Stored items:
************
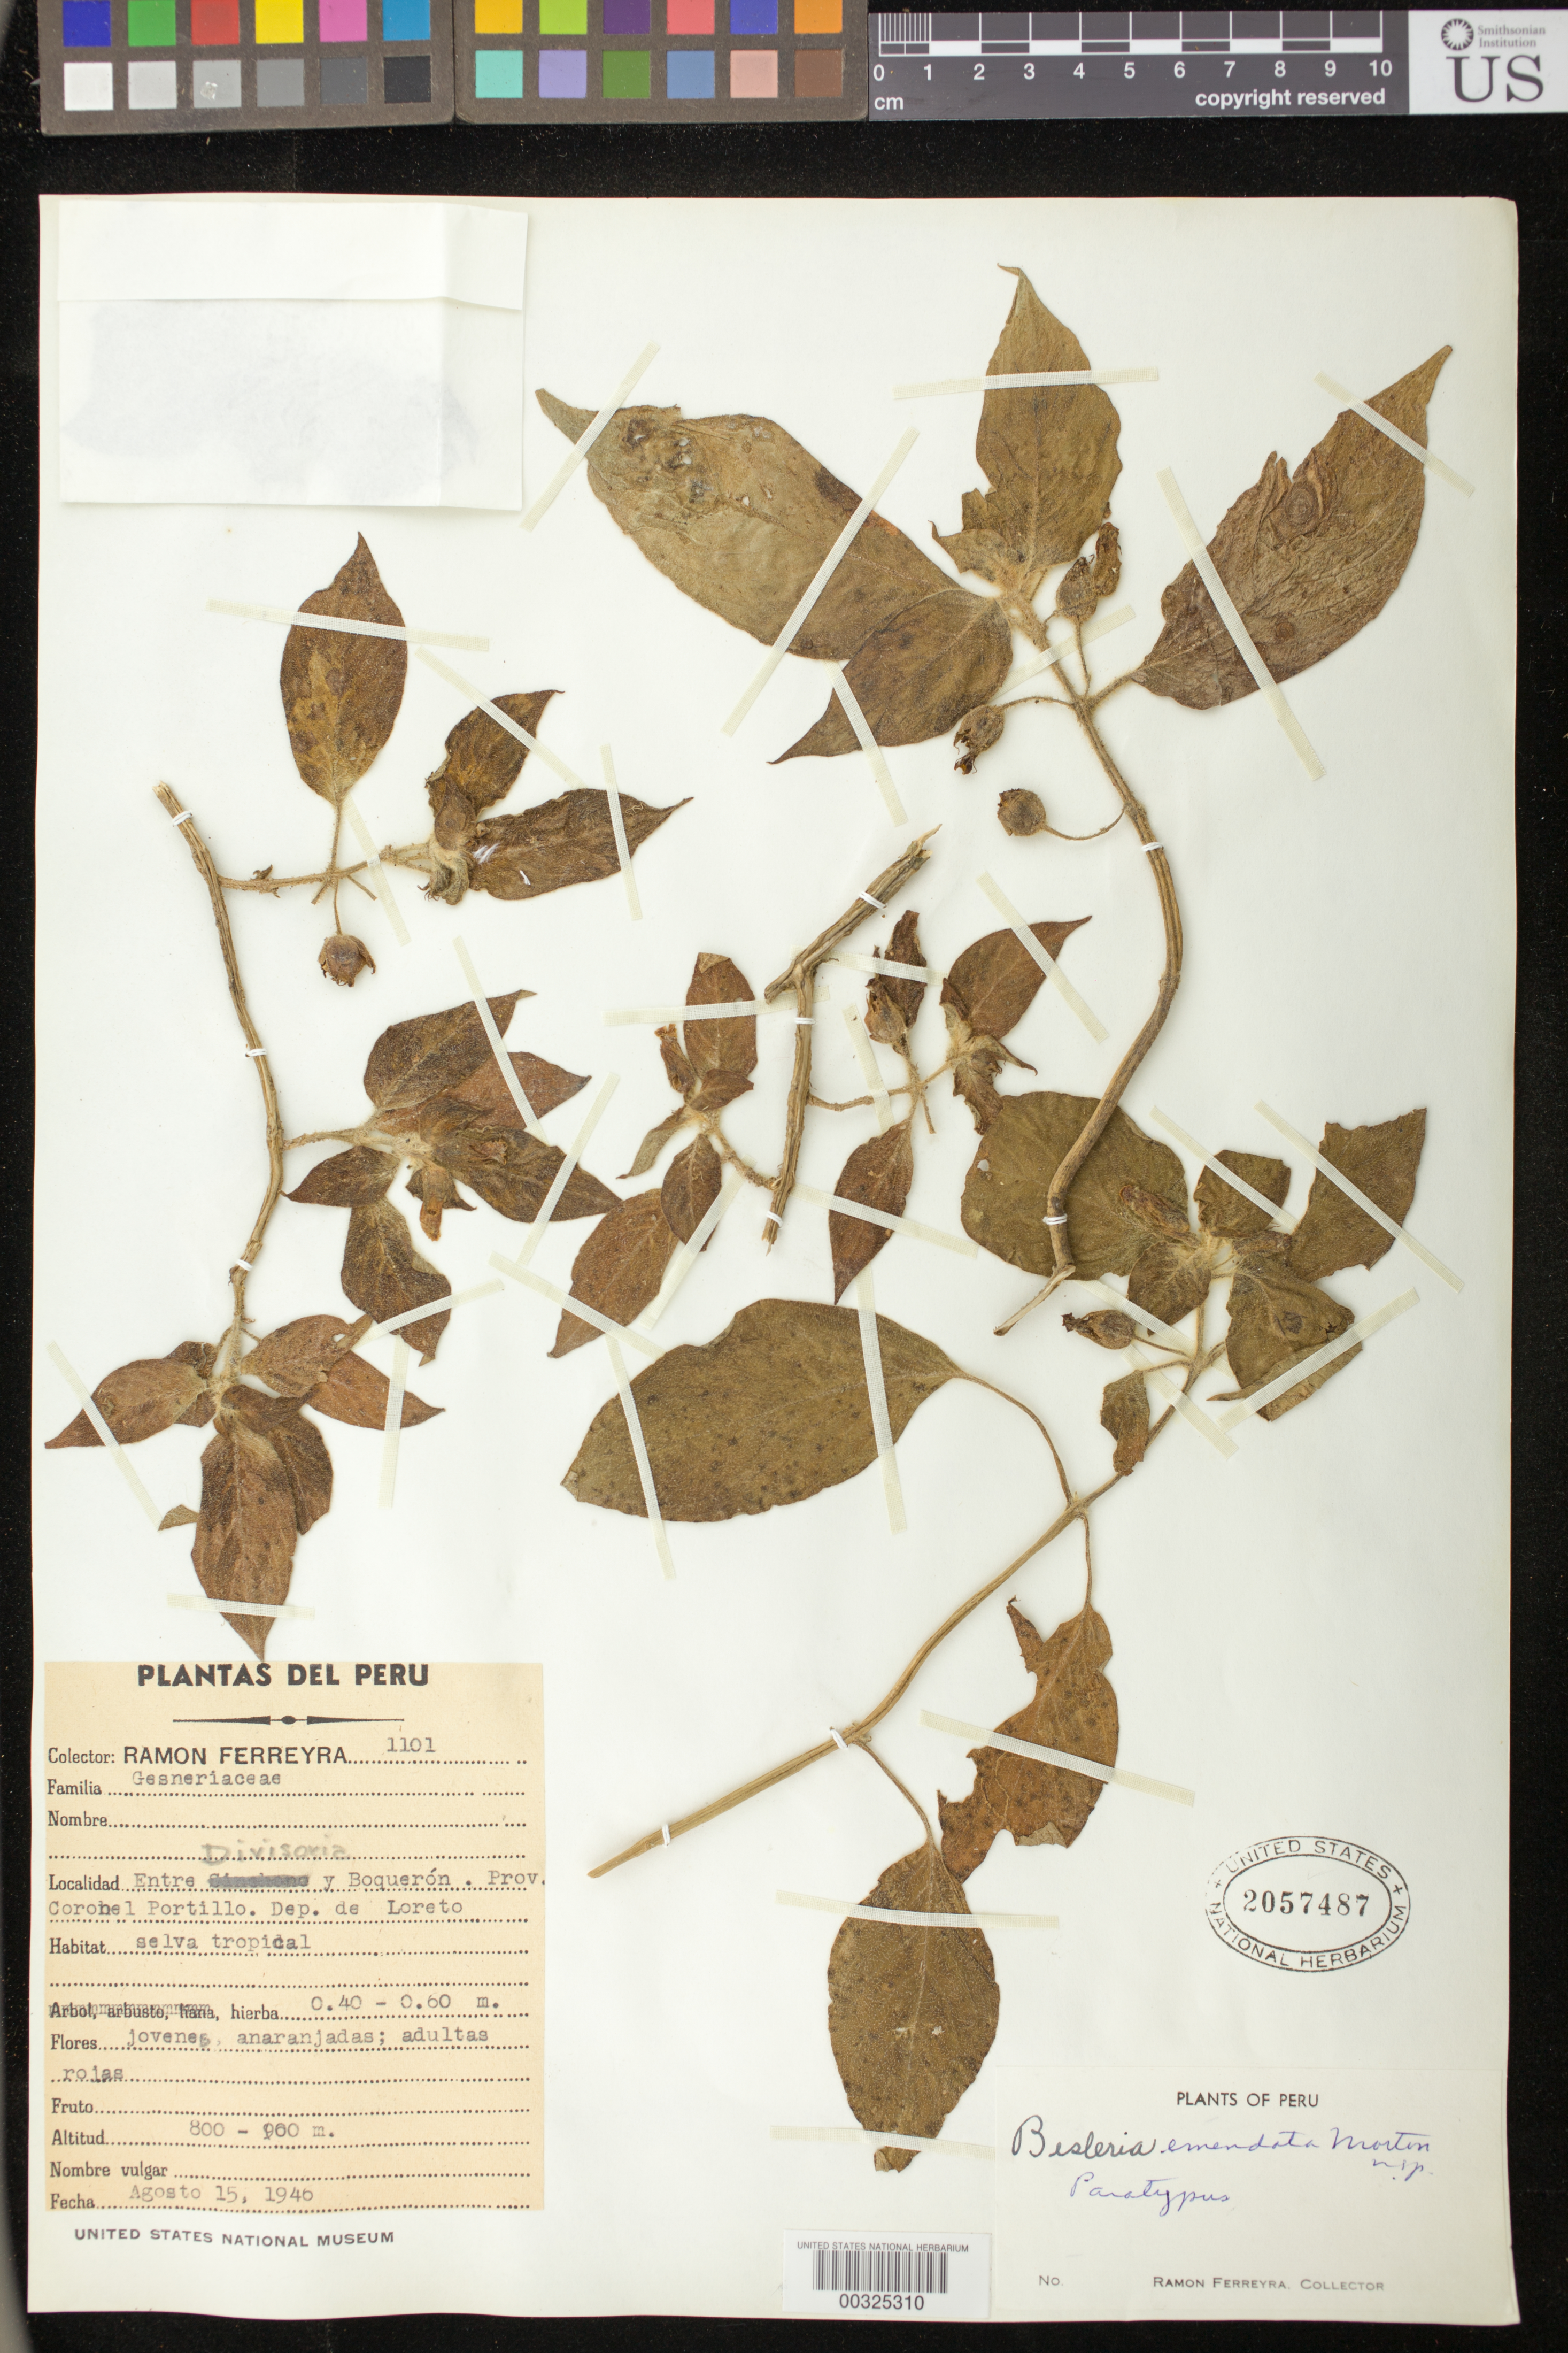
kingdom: Plantae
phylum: Tracheophyta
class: Magnoliopsida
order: Lamiales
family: Gesneriaceae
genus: Besleria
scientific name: Besleria emendata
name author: C.V. Morton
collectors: R. A. Ferreyra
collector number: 1101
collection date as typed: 15 Aug 1946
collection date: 1946-08-15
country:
************
EXERCISE INSTRUCTIONS:
Write out the lines from the one containing "collectors: R. A. Ferreyra" through the end of the records, inclusive, replacing "country" with "nation" and keeping everything else the same.

SOLUTION FOR THIS PROBLEM:
collectors: R. A. Ferreyra
collector number: 1101
collection date as typed: 15 Aug 1946
collection date: 1946-08-15
nation:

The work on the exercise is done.